In a statement, the Church said: “We believe that redefining marriage to include same-sex relationships will entail a dilution in the meaning of marriage for everyone by excluding the fundamental complementarity of men and women from the social and legal definition of marriage.
“Given the absence of any manifesto commitment for these proposals – and the absence of any commitment in the most recent Queen’s Speech – there will need to be an overwhelming mandate from the consultation to move forward with these proposals and make them a legislative priority.”
The Church said its stance was not a “knee-jerk resistance to change”, but was “motivated by a concern for the good of all in society”.

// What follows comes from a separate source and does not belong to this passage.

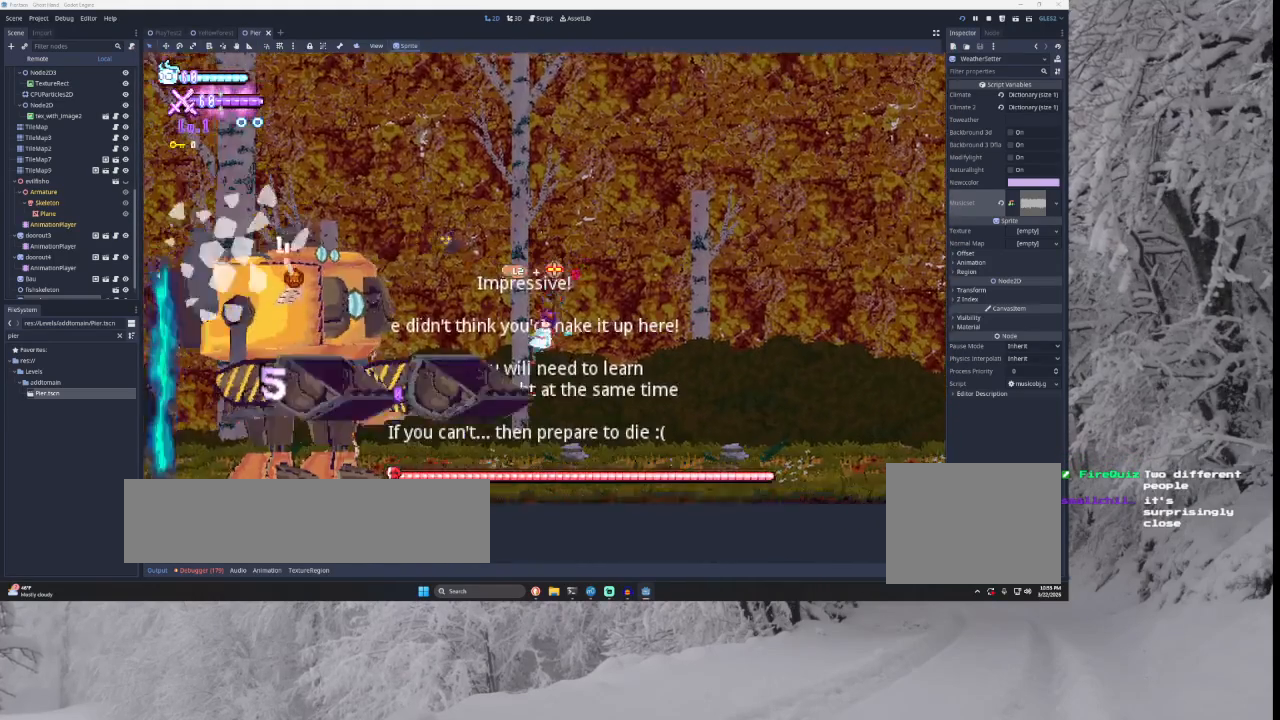
{"buttons": [], "left_stick": "right", "right_stick": "center", "events": [[33, "SQUARE", "down"], [33, "left_stick", "right"], [200, "SQUARE", "up"]]}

Mr Cameron’s proposals have also angered some Tory MPs who have opposed the change in the law.
Bob Blackman, MP for Harrow East, warned there will be “outrage throughout the country” and a “clear backlash” against David Cameron’s proposals.
He told BBC News: “Marriage is between one man and one woman and so changes to the definition of marriage are not appreciated and not strongly supported.”
He said he was against teachers “being forced to say same sex relationships are the equivalent of heterosexual relationships” – something he said would happen if the move become law.
Labour and the Lib Dems have yet to decide whether to join the Conservatives in granting their MPs a free vote on the issue, although the majority of MPs in the three parties are thought likely to back it.
But Mr Blackman predicted the legislation could face “an interesting challenge” in the House of Lords.